Des plantes comme médicaments naturels

Il est assez populaire en ce moment de parler de plantes qui sont bonnes pour la santé. Telle est par exemple le cas du corossol qui lutte à merveille contre les cellules cancéreuses. Cependant il faut un très long traitement avant de parvenir à un résultat.

Il y a aussi le curcuma, mais son utilisation demande une certaine technique. Mais s’il y a une plante qui semble rassembler en elle toutes les vertus que la nature puisse offrir, le safran. On lui donne la qualification du roi des épices. Mais il est plus utile en pharmacie ou en parapharmacie qu’en cuisine.

Le safran rouge cultivé au Maroc

Mais le problème avec le safran c’est sa rareté.

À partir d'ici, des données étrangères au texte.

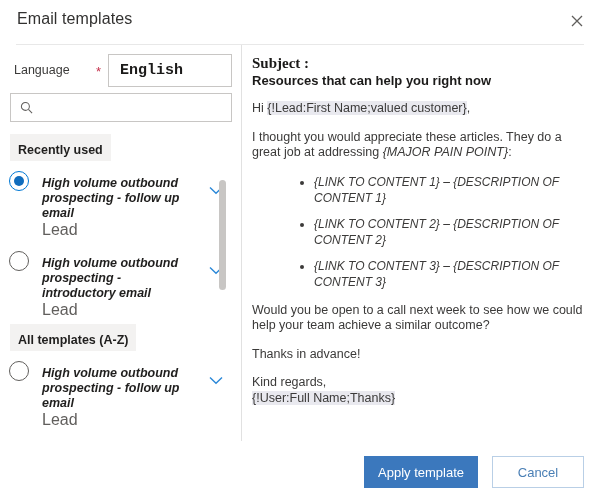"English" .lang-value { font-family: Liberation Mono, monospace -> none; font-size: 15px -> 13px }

D’après les études chez les cultivateurs, la France ne produit qu’une cinquantaine de kilos de safran chaque année. Beaucoup trop d’inconvénients n’empêchent une exploitation à grande échelle de cette plante en Europe ni même autre part à travers le monde. Pour se procurer en grande quantité, il faut aller au Maroc où on en cultive dans les fermes familiales.

Certains préfèrent donc revendre, plutôt que d’en cultiver, à des prix raisonnables comme chez safran achat. Son prix peut varier d’une semaine à une autre. Il fut un temps où cela n’a cessé d’augmenter jusqu’à atteindre 15 000 euros le kilo.

On comprend aisément donc pourquoi l’économie de tout un pays repose sur cette épice. On ne peut ne pas non plus le récolter le long de l’année. Il faudra attendre que les conditions climatiques soient réunies en novembre.

La culture et la cueillette d’une plante délicate

Le safran pousse en fait sur une espèce de Crocus, sativus. C’est une plante à bulbe à fleur d’une couleur mauve. Lorsqu’elle atteint la pleine maturité, trois stigmates commencent à apparaître autour de l’étamine.

Ce sont ceux-ci qui seront récoltés. Mais, dans cet état, le safran n’est pas encore utilisable. Il faudra attendre quelques jours après la cueillette avant de l’exploiter. Un kilo de safran nécessite environ 250 000 fleurs. Ces dernières demandent également beaucoup de soi tant il y a une certaine façon de les cueillir. Toutefois, on retrouve le safran dans la majorité des plats locaux en Taliouine.

Au niveau de la conservation, il est assez difficile de faire garder au safran toutes ses qualités. En état de poudre il ne sert juste qu’à donner de l’arôme au plat. Il devient une épice ordinaire. En état de pistil, il sert à guérir bon nombre de maladie ou d’antidouleur.